- **TASK OBJECTIVE**
Carry the passage on FtsZ polymerization and GTPase activity forward from its last sentence.

SELECTED EXCERPT Block Start

FtsZ is a prokaryotic tubulin homologue that possesses GTPase activity. Although its amino acid sequence includes only a short segment with a high degree of sequence homology to tubulins, there is a remarkable similarity between the higher order structures of FtsZ and tubulin (7–10). Polymerization of FtsZ along the inner circumference of the cytoplasmic membrane is GTP-dependent (4) and is regulated by the GTP hydrolysis cycle of FtsZ (11, 12). Mutational analysis of Escherichia coli FtsZ has identified three catalytic amino acid residues in the GTPase-activating T7 loop of FtsZ, which are located far from the active site and are important for the GTPase but not nucleotide-binding activity of FtsZ (13–15). On the basis of the structural data of FtsZ, it was assumed that the three catalytic amino acid residues in the T7 loop of one FtsZ subunit of the protofilament can be brought into the vicinity of the catalytic site of the second FtsZ by making head-to-tail contact (16). It is the FtsZ in head-to-tail contact that possesses the GTPase activity (14). However, the main form of nucleotide in FtsZ polymers was found to be GDP-P_i (17) or GTP (12), depending on the treatment of FtsZ polymers. In addition, excess GDP was found to promote disassembly of the preformed FtsZ polymers (18).

SELECTED EXCERPT Block End
THE DATA Block Start

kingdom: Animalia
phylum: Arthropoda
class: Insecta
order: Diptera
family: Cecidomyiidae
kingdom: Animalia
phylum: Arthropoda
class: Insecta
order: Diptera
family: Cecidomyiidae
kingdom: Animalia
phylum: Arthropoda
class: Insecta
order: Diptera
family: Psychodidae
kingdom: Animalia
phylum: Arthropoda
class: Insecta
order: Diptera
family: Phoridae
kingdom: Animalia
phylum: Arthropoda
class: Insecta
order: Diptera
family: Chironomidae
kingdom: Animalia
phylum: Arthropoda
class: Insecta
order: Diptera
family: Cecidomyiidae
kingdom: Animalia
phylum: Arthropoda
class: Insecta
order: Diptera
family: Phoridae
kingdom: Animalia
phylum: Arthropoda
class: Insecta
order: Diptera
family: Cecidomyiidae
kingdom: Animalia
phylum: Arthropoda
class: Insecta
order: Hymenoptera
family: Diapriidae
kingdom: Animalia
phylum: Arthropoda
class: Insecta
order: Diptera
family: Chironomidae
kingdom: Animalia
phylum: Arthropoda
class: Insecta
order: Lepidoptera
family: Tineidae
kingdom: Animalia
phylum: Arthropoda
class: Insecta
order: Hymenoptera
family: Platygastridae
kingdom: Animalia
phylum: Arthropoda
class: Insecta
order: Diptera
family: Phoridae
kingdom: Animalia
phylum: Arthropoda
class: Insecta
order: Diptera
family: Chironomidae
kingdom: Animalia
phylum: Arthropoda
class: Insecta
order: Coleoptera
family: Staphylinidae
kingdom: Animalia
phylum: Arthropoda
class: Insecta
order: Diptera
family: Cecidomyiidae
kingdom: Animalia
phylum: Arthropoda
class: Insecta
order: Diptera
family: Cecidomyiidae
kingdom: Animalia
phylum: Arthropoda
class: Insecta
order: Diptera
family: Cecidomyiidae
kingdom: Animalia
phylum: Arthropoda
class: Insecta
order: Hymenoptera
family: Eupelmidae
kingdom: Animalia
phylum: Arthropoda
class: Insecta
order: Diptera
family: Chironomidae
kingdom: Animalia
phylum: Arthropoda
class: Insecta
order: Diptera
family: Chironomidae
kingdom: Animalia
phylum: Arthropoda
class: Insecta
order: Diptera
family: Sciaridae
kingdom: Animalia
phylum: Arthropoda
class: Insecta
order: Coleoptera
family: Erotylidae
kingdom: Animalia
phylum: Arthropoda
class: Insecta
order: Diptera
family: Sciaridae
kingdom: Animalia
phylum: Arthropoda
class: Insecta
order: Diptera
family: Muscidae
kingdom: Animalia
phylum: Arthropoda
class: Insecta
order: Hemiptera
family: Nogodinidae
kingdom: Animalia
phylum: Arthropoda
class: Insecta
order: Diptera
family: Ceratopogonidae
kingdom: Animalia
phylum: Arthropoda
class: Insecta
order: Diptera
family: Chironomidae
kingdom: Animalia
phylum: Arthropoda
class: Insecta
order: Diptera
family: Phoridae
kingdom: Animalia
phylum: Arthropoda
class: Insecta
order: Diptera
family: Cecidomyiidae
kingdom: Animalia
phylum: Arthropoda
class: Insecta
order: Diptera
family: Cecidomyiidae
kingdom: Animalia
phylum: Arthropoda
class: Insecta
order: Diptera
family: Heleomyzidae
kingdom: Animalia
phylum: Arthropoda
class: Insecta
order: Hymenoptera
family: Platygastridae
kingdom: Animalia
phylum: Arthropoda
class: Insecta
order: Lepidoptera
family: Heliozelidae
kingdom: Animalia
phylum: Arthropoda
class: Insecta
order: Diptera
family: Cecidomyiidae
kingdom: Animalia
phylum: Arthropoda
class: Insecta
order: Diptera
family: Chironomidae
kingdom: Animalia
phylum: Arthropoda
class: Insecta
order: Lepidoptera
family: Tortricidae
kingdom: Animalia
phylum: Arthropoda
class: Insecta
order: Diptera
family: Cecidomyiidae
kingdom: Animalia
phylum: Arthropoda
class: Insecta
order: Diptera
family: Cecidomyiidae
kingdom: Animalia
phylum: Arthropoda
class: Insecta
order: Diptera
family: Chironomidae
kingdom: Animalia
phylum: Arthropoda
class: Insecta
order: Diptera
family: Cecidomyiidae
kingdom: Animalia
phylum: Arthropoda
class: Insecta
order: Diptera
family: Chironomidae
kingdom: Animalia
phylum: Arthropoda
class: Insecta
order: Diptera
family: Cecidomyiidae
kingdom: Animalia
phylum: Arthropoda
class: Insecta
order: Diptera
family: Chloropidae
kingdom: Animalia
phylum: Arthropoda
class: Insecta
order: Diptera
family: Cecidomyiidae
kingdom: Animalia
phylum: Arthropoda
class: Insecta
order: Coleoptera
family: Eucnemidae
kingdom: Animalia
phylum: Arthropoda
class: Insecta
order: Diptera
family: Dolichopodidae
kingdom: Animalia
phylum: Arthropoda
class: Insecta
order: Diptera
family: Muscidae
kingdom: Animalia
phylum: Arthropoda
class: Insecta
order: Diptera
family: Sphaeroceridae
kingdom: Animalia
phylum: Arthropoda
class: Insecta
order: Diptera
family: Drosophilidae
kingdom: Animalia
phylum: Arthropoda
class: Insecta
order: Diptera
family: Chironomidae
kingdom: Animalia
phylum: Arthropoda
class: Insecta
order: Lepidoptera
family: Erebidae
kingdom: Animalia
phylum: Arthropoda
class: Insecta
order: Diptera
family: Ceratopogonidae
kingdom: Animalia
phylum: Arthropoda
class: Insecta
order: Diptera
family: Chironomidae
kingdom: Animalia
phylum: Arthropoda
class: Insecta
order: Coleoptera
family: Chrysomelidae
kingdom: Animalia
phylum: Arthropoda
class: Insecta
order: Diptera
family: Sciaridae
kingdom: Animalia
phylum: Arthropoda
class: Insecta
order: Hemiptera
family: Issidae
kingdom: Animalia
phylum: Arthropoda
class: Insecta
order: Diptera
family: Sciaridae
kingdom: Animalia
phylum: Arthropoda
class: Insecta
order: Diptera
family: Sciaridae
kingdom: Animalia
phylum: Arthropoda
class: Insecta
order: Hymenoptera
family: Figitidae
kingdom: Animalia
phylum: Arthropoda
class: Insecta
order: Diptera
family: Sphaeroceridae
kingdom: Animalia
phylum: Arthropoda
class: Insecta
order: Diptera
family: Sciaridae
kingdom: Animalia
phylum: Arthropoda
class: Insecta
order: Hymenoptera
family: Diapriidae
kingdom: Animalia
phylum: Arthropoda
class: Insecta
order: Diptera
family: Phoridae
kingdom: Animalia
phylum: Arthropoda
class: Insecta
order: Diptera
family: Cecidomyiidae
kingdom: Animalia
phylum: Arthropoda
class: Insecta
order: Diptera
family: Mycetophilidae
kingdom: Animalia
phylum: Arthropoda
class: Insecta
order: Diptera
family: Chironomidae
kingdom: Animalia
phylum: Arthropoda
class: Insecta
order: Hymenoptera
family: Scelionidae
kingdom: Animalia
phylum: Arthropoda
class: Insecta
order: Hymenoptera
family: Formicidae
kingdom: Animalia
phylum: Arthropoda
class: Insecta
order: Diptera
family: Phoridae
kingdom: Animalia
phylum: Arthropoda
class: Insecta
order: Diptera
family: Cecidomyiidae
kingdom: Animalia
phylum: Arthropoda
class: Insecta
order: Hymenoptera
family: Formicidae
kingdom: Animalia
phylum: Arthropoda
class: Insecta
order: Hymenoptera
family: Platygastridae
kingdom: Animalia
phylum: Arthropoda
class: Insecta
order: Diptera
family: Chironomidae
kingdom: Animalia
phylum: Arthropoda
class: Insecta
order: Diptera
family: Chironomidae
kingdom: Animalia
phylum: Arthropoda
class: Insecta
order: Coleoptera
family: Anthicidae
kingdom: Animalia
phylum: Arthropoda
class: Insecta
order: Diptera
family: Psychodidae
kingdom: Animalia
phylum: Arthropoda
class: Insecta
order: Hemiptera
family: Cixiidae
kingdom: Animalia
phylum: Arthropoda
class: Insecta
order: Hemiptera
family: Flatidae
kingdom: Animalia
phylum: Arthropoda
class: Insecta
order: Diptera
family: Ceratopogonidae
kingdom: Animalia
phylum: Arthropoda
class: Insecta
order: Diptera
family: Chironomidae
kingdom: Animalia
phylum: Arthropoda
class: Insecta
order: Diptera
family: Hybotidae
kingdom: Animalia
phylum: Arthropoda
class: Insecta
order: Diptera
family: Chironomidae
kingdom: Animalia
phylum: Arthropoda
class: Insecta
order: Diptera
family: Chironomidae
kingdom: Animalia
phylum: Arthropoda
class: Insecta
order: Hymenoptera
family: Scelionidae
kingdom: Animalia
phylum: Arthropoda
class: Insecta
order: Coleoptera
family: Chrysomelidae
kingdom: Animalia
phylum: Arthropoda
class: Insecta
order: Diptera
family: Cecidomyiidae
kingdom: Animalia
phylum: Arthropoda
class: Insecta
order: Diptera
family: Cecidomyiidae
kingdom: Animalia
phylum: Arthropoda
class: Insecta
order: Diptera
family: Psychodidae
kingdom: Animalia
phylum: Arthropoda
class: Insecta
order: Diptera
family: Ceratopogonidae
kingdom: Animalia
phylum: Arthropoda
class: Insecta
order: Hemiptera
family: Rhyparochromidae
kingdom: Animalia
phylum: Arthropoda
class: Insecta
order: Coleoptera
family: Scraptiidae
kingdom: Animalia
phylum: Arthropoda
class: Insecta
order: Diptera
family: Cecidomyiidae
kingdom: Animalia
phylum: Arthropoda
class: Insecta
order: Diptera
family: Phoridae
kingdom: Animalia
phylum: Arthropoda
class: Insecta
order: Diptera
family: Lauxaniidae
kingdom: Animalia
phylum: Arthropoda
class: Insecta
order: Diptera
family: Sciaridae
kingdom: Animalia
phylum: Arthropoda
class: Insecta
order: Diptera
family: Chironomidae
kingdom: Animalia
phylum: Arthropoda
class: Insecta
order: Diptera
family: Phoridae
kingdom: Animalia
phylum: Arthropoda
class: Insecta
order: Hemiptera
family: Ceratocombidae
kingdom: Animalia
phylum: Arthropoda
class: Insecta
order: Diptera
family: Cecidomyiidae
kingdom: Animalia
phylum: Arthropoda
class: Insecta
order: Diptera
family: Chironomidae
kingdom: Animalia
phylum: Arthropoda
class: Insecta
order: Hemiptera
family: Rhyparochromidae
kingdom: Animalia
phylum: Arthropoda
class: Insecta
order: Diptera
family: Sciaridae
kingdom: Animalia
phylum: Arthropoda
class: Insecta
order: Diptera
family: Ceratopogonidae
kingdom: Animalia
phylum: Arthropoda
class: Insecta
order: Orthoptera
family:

THE DATA Block End

- **THE ANSWER**
EzrA is a transmembrane protein involved in spatial regulation of Z-ring formation in Bacillus subtilis (19). It is uniformly distributed throughout the plasma membrane in both nondividing and dividing cells and concentrates at the cytokinetic ring in an FtsZ-dependent manner during cell division (19). It has been also reported that EzrA plays both positive and negative roles in cell division (19, 20). Evidence for the positive role of EzrA came from the observation that low level expression of EzrA increases both cell length and percentage of filamentous cells of B. subtilis during growth (20). The negative role of EzrA was noted by the fact that null mutation of EzrA lowers the critical concentration of FtsZ required for Z-ring assembly and leads to the formation of polar Z rings and septa (19). In addition, the null mutation of EzrA is able to suppress the instability of FtsZ polymer associated with minCD overexpression (21). However, how EzrA acts to fulfill both the positive and negative roles remains unclear.

Recently, a purified thioredoxin-EzrA fusion protein was found to interact with FtsZ and to block FtsZ assembly but not disassembly in vitro. However, it did not significantly alter the GTPase activity of FtsZ (22). This implies that EzrA binds neither to the nucleotide-binding site nor to the catalytic amino acids in the GTPase-activating T7 loop of FtsZ to drastically block the interaction between the FtsZ monomers and thus to eliminate the GTPase activity of FtsZ. Rather, EzrA may regulate FtsZ assembly through modulating the functional conformation of FtsZ. To verify the idea, we analyzed the effects of EzrA on the GTP hydrolysis cycle of FtsZ. On the basis of our data, a model for how EzrA acts to negatively regulate Z-ring formation during B. subtilis cell division is proposed.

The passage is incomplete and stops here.